Still, at the time, no doctor was able to identify the poison used and no one suspected an operation orchestrated by Russian spies. It was not until the Novichok poisoning attempt against Sergei Skripal in March 2018 that Emilian Gebrev noted the similarities between his misadventures and the Salisbury affair. He then obtained the reopening of his file by the Bulgarian police authorities in an attempt to unravel the mystery of his own poisoning.

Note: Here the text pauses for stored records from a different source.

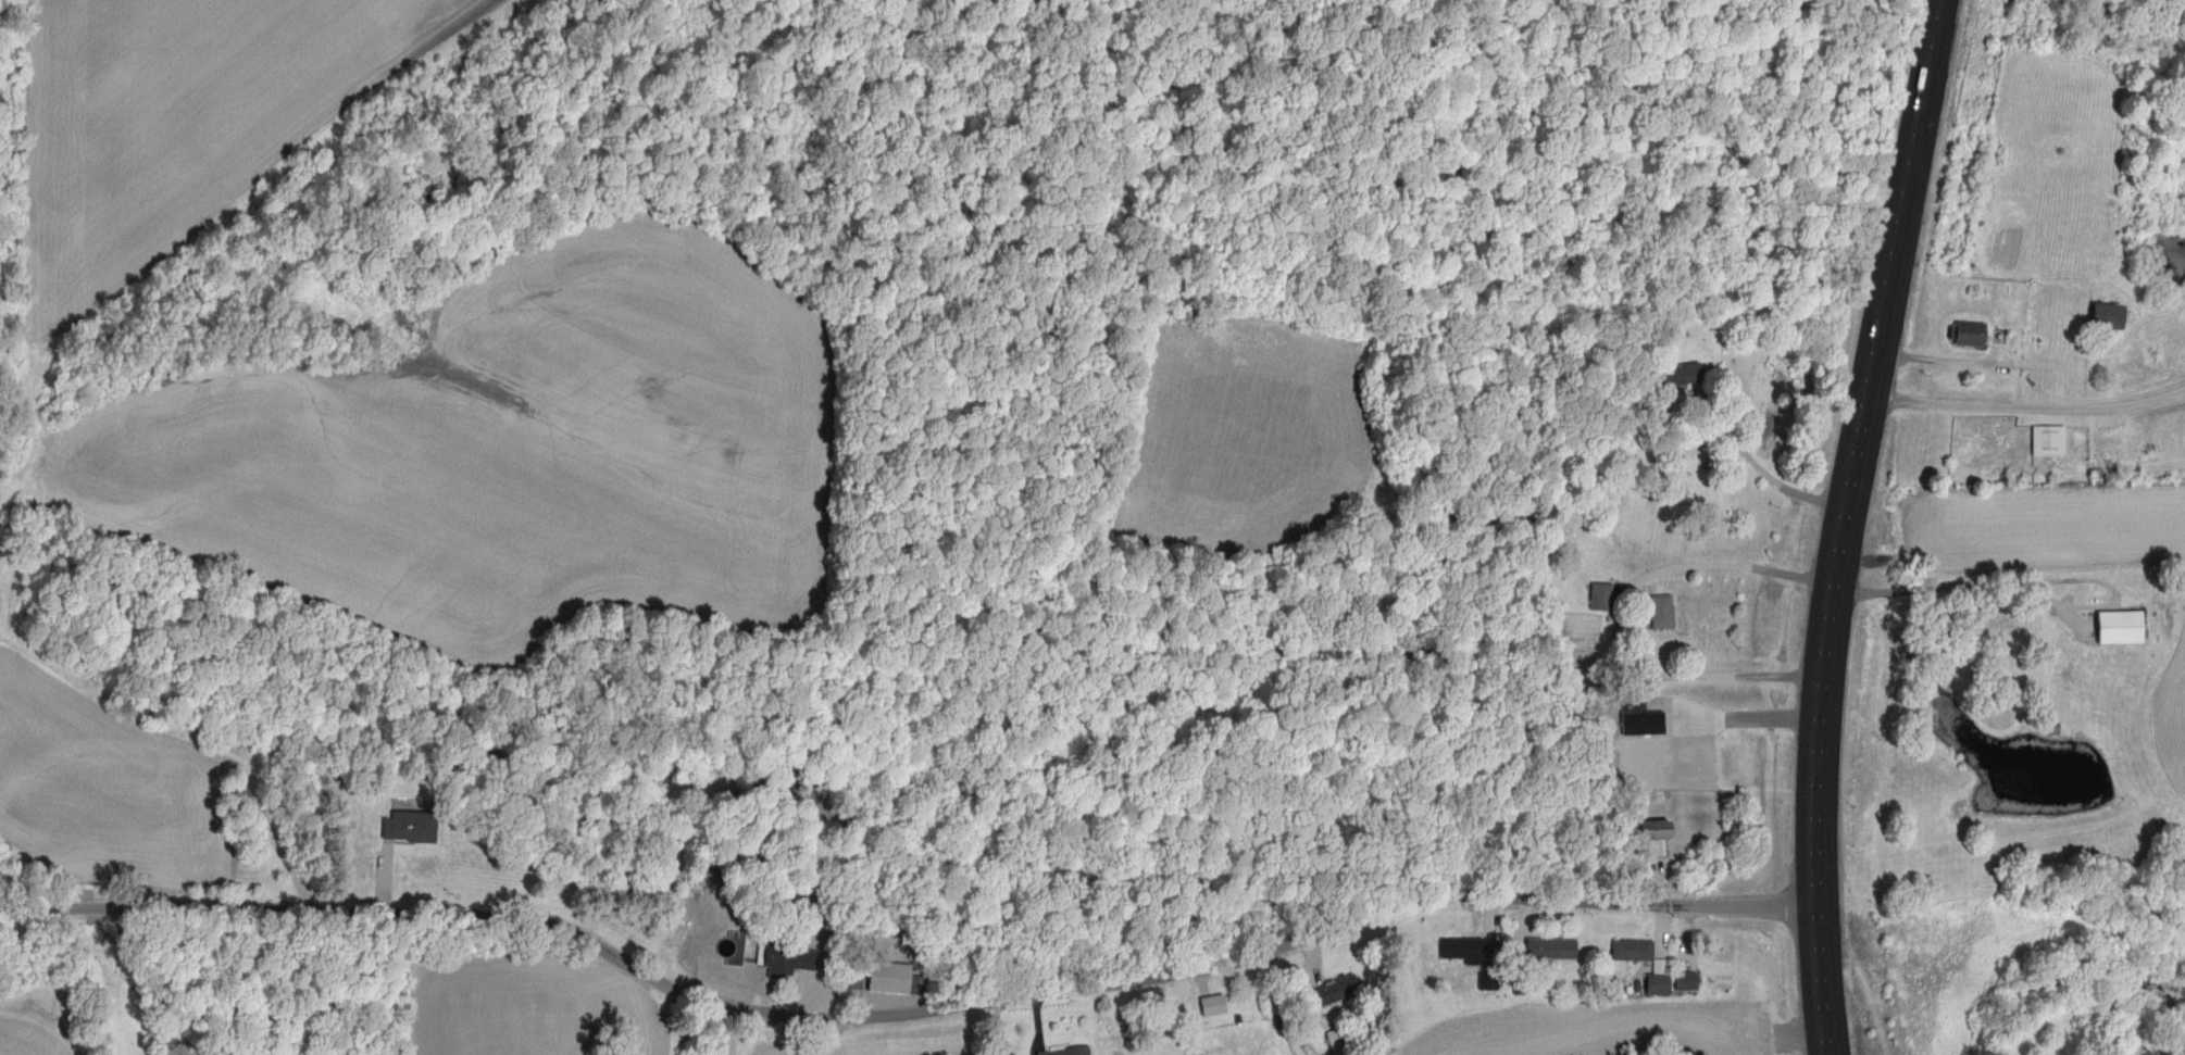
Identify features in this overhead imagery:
building: (2109, 316)
building: (1970, 335)
road: (2027, 412)
building: (2051, 440)
road: (1779, 483)
road: (1845, 523)
road: (1731, 566)
road: (1962, 584)
building: (1604, 597)
building: (1664, 612)
building: (2122, 627)
building: (1644, 724)
building: (411, 827)
building: (1655, 831)
building: (1553, 949)
building: (1465, 950)
building: (1634, 951)
building: (896, 979)
building: (1661, 980)
building: (1688, 981)
building: (1336, 991)
building: (1214, 1006)
road: (907, 1013)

In parallel to the official investigation, a series of articles devoted to his case in Der Spiegel or the British daily newspaper The Guardian confirms his fears. For example, the man filmed in the parking lot by the surveillance camera in April 2015 is identified, by the Bellingcat website, as being Denis Sergeev, a GRU officer, also suspected of having been the “third man” of the team responsible for the assassination of Sergeï Skripal.

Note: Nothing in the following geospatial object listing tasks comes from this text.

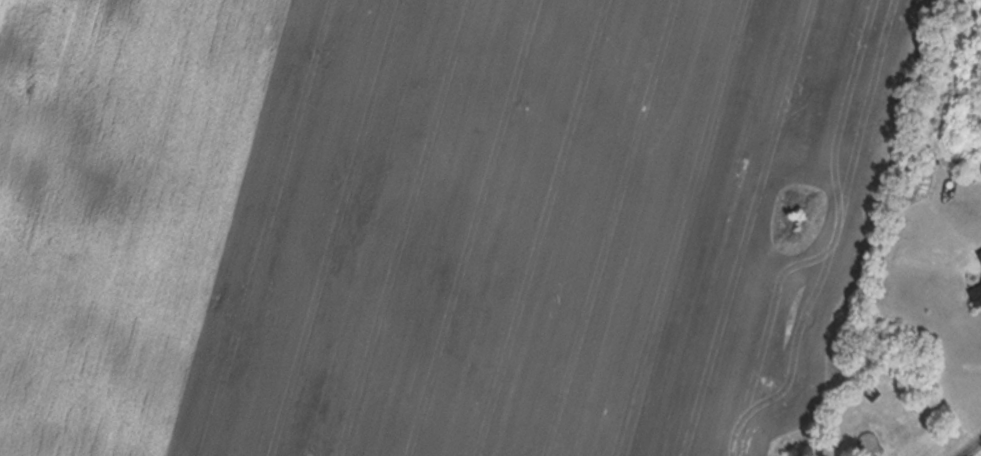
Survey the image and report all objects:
building: (974, 281)
road: (967, 445)

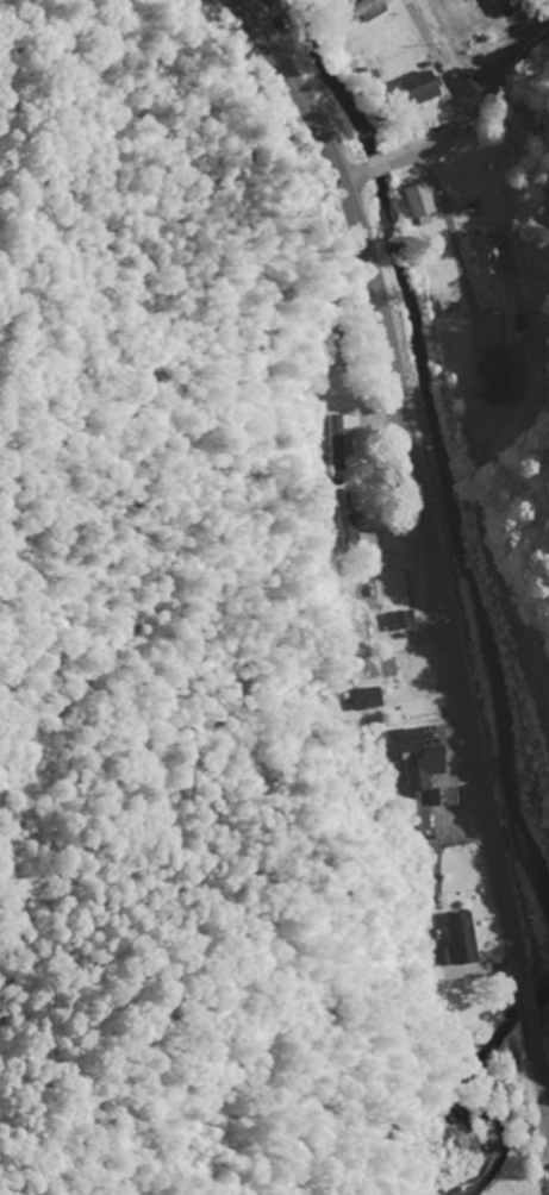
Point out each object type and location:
building: (502, 8)
building: (357, 11)
road: (298, 46)
building: (465, 83)
building: (415, 89)
road: (461, 120)
building: (415, 205)
building: (483, 255)
building: (492, 376)
building: (341, 441)
building: (347, 520)
road: (430, 540)
building: (398, 621)
building: (360, 636)
building: (364, 700)
building: (412, 759)
building: (456, 942)

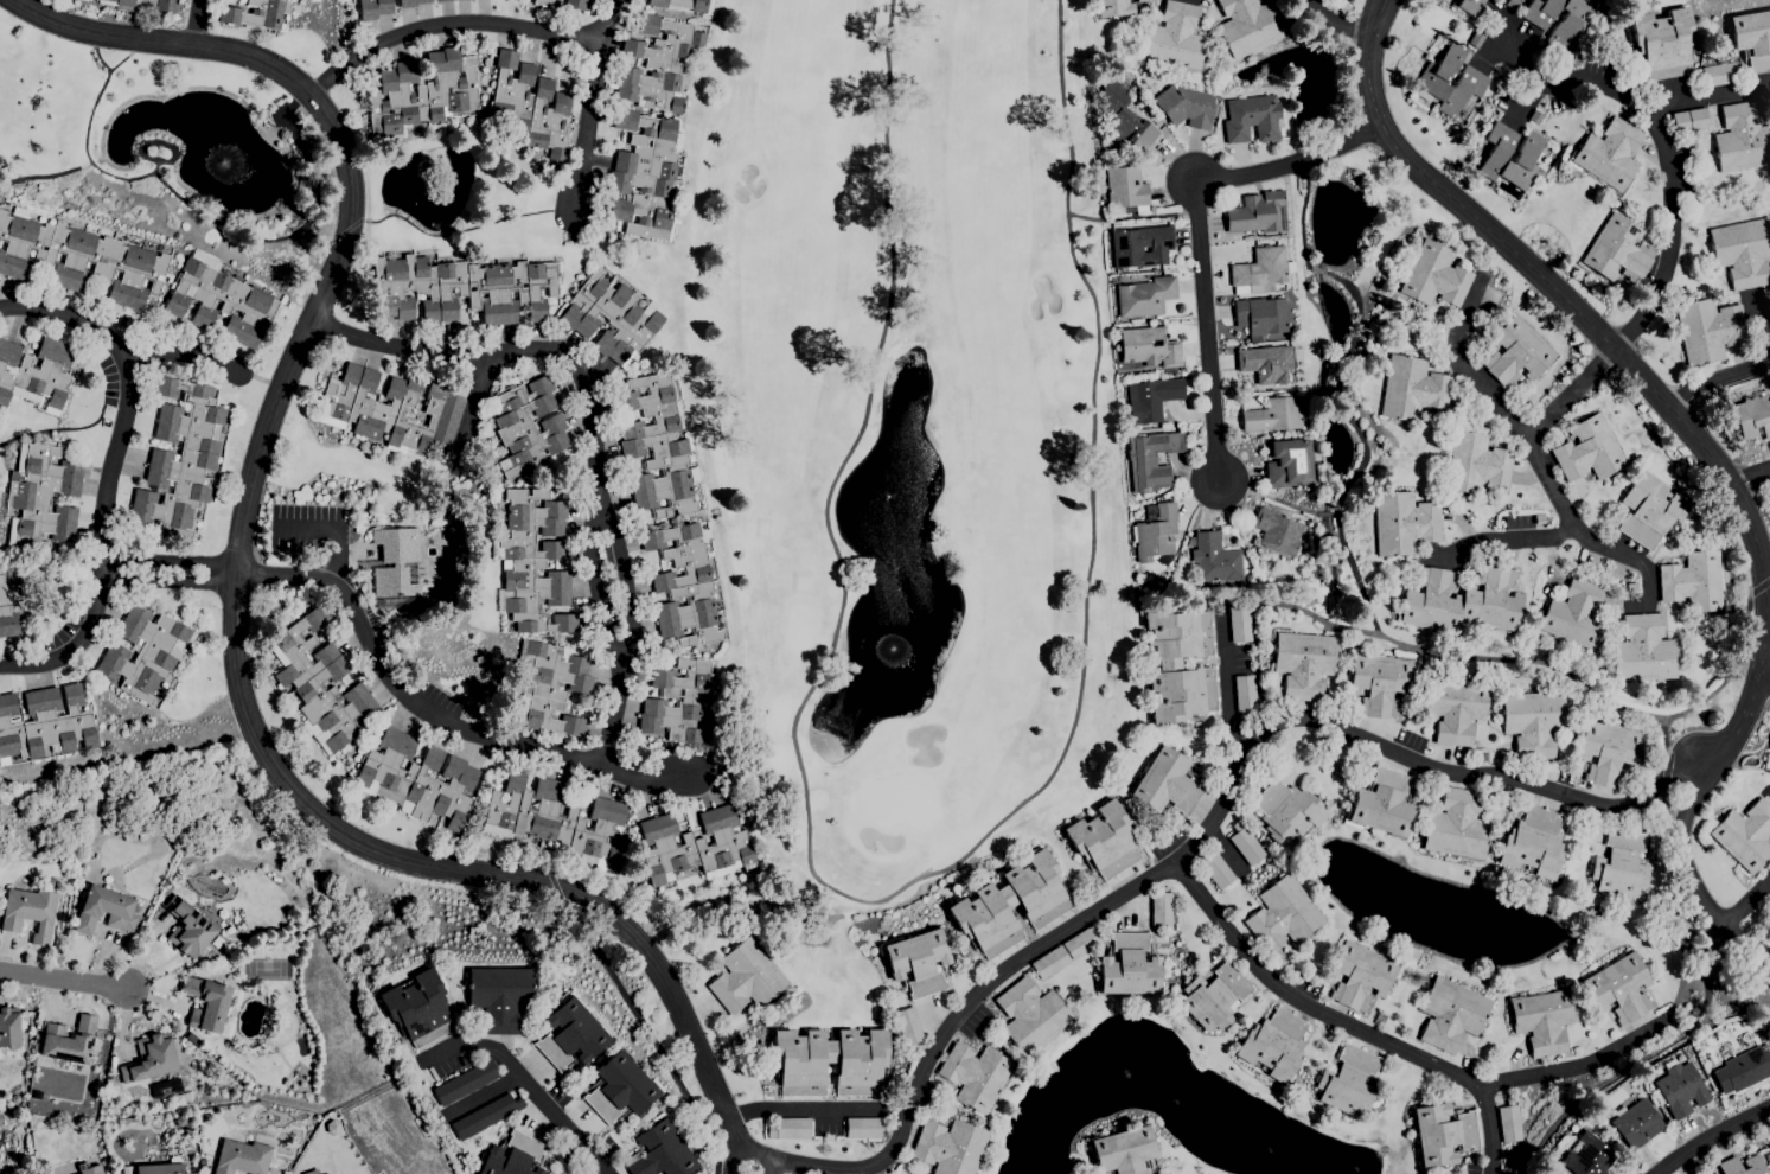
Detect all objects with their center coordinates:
building: (84, 0)
building: (444, 0)
building: (1141, 0)
building: (1151, 0)
building: (548, 2)
building: (411, 3)
building: (143, 4)
building: (576, 4)
building: (1512, 4)
building: (685, 5)
building: (1469, 6)
building: (1114, 7)
building: (1342, 7)
building: (374, 8)
building: (256, 13)
road: (613, 19)
building: (1559, 19)
road: (1342, 20)
road: (196, 23)
road: (448, 23)
building: (1250, 25)
building: (1176, 36)
building: (1477, 37)
building: (1753, 39)
building: (1663, 43)
building: (657, 64)
building: (1718, 74)
building: (1469, 84)
building: (423, 92)
road: (1708, 97)
building: (532, 106)
building: (1186, 106)
building: (1123, 114)
building: (1253, 118)
building: (1689, 120)
road: (589, 122)
building: (1742, 138)
building: (1525, 152)
building: (1609, 154)
building: (646, 175)
road: (1670, 179)
building: (1124, 186)
building: (1258, 213)
road: (346, 218)
road: (1206, 233)
building: (1138, 246)
building: (1618, 250)
building: (1743, 252)
building: (80, 259)
building: (1260, 268)
building: (1434, 275)
building: (462, 288)
building: (1145, 295)
building: (248, 300)
road: (1575, 308)
road: (74, 317)
building: (1260, 317)
building: (612, 318)
building: (1477, 330)
building: (1709, 330)
building: (1145, 347)
building: (1517, 353)
road: (189, 356)
building: (1268, 363)
road: (1748, 367)
building: (35, 372)
building: (1412, 389)
road: (1576, 391)
building: (1151, 398)
road: (472, 410)
building: (389, 411)
building: (1273, 415)
building: (1752, 416)
building: (528, 426)
road: (590, 432)
park: (926, 444)
building: (658, 447)
road: (1542, 447)
building: (1588, 449)
building: (180, 458)
building: (1151, 459)
building: (1475, 462)
building: (1288, 463)
road: (111, 464)
road: (1754, 481)
building: (41, 497)
building: (1651, 510)
building: (1539, 518)
building: (1403, 523)
road: (334, 530)
building: (1155, 530)
building: (1277, 531)
road: (1514, 536)
building: (1305, 547)
building: (1214, 558)
building: (397, 562)
building: (533, 563)
road: (168, 569)
building: (1693, 581)
building: (684, 587)
building: (1631, 588)
building: (446, 594)
building: (1461, 600)
building: (10, 601)
building: (1575, 614)
building: (1239, 623)
road: (80, 644)
building: (1645, 649)
building: (142, 652)
building: (1178, 663)
building: (1305, 663)
building: (1379, 683)
building: (319, 684)
building: (551, 685)
road: (1228, 691)
building: (1245, 693)
building: (678, 701)
building: (1455, 710)
road: (430, 716)
building: (1534, 721)
building: (44, 723)
building: (1609, 753)
building: (1769, 755)
building: (1335, 757)
building: (1481, 757)
building: (417, 779)
building: (1166, 783)
building: (1383, 804)
building: (1289, 814)
road: (1687, 816)
building: (559, 820)
building: (1456, 825)
building: (1745, 835)
building: (1103, 840)
road: (1200, 843)
building: (1246, 843)
building: (1533, 843)
building: (695, 846)
building: (1620, 863)
building: (1216, 869)
road: (504, 875)
building: (1011, 904)
building: (1161, 909)
road: (1754, 909)
building: (105, 910)
building: (30, 913)
building: (1283, 914)
building: (189, 928)
building: (217, 941)
building: (1081, 942)
building: (918, 961)
building: (1050, 962)
building: (1129, 966)
building: (1359, 975)
building: (745, 977)
road: (64, 980)
building: (1621, 988)
building: (1214, 997)
building: (499, 998)
building: (210, 1005)
road: (1313, 1005)
building: (418, 1007)
building: (1451, 1014)
building: (1031, 1015)
building: (1543, 1019)
building: (908, 1028)
building: (9, 1033)
building: (571, 1034)
building: (69, 1041)
building: (1273, 1045)
building: (150, 1058)
building: (467, 1060)
building: (830, 1061)
road: (1587, 1065)
building: (1742, 1070)
building: (974, 1074)
road: (525, 1076)
building: (1348, 1081)
building: (108, 1082)
building: (465, 1082)
building: (166, 1087)
building: (1680, 1087)
building: (620, 1088)
road: (485, 1093)
building: (14, 1098)
road: (801, 1109)
building: (485, 1115)
building: (208, 1119)
building: (0, 1120)
building: (185, 1120)
building: (1510, 1122)
building: (1636, 1122)
building: (863, 1127)
building: (789, 1128)
road: (1496, 1132)
building: (1441, 1133)
road: (1717, 1138)
building: (1769, 1146)
building: (950, 1147)
road: (749, 1151)
building: (1123, 1151)
building: (659, 1152)
building: (512, 1156)
building: (1588, 1156)
building: (242, 1158)
building: (1753, 1160)
building: (1765, 1160)
building: (202, 1162)
building: (162, 1167)
building: (89, 1168)
building: (117, 1173)
building: (189, 1173)
building: (328, 1173)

If the filiation between the two cases is confirmed, no one knows, however, what has earned Emilian Gebrev to be in the crosshairs of the Russian secret services. He did deliver weapons to Georgia during the 2008 conflict with Russia, but told Bellingcat that it was only a small part of his business.
From Montenegro to Geneva
After the Bulgarian failure, this unit became interested in Montenegro. In 2016, two GRU officers are suspected of having attempted to organize a coup in this small Balkan country. The following year, the Montenegrin authorities indicted these two men, one of whom had also traveled to Bulgaria with Egor Gordienko at the time of the operation against the Bulgarian arms dealer.

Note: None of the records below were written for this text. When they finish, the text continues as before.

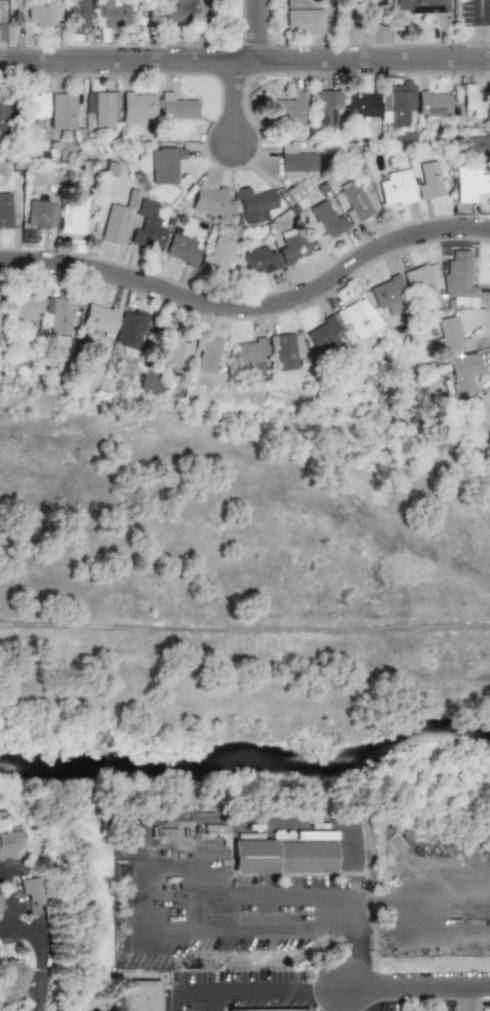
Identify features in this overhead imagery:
building: (226, 1)
building: (298, 3)
building: (422, 6)
building: (43, 13)
building: (113, 14)
building: (81, 16)
building: (304, 21)
park: (186, 24)
road: (256, 30)
road: (483, 30)
road: (244, 61)
building: (473, 100)
road: (234, 102)
building: (433, 103)
building: (361, 104)
building: (34, 105)
building: (397, 105)
building: (327, 106)
building: (138, 107)
building: (103, 108)
building: (175, 108)
building: (289, 108)
building: (65, 109)
building: (3, 112)
building: (478, 146)
building: (297, 161)
building: (166, 164)
building: (431, 180)
building: (470, 183)
building: (396, 188)
building: (293, 193)
building: (211, 200)
building: (358, 200)
building: (253, 204)
building: (6, 210)
building: (41, 215)
building: (76, 217)
building: (329, 218)
building: (116, 222)
building: (147, 226)
building: (294, 247)
building: (183, 250)
building: (218, 256)
building: (260, 260)
building: (458, 276)
building: (423, 282)
building: (390, 294)
building: (27, 306)
road: (251, 307)
building: (59, 315)
building: (99, 318)
building: (361, 318)
building: (130, 328)
building: (323, 334)
building: (451, 337)
building: (171, 349)
building: (285, 349)
building: (207, 353)
building: (250, 355)
building: (465, 366)
building: (147, 381)
building: (480, 412)
park: (225, 572)
road: (244, 630)
river: (247, 764)
building: (9, 843)
building: (284, 857)
road: (210, 870)
building: (34, 890)
road: (8, 895)
road: (194, 895)
road: (41, 953)
building: (14, 977)
road: (417, 985)
road: (313, 988)
road: (185, 991)
building: (139, 996)
road: (360, 998)
road: (469, 998)
road: (316, 999)
road: (213, 1000)
building: (268, 1010)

New base for its murderers in lack of success: Switzerland. It is there that Egor Gordienko takes, this time under his real name, a post of diplomat at the WTO in 2017. He does not appear officially on the Russian diplomatic lists, but the Swiss daily Tages Anzeiger found traces of the man who participated in a sports competition on behalf of the “Russian diplomatic mission” in Switzerland. The WTO also confirmed to The Insider that Egor Gordienko was working as the Russian secretary's “third secretary”.
"We don't know exactly what the purpose of his posting to the WTO was," said Bellingcat. But during his stay in Geneva, all the fine team of these spy-assassins made a passage by Switzerland, could note Bellingcat by studying the air movements of these men. Just over a month before the assassination attempt on Sergei Skripal, the two agents suspected of having transported the poison to the United Kingdom also made a Swiss stop. “Which suggests that part of the Salisbury operation could have been organized from Geneva”, extrapolates Bellingcat.
Everything seems to stop for Egor Gordienko after the first media revelations on the identity of the suspects of the poisoning of the former Russian double agent in Salisbury. The diplomat flew, in fact, in October 2018 for Moscow and never returned to Geneva when his assignment lasted until 2020. Since this hasty departure, Egor Gordienko has disappeared from radar and “he could just as well be dead, ”concludes Bellingcat. The Bulgarian authorities, in any case, continue to search for him.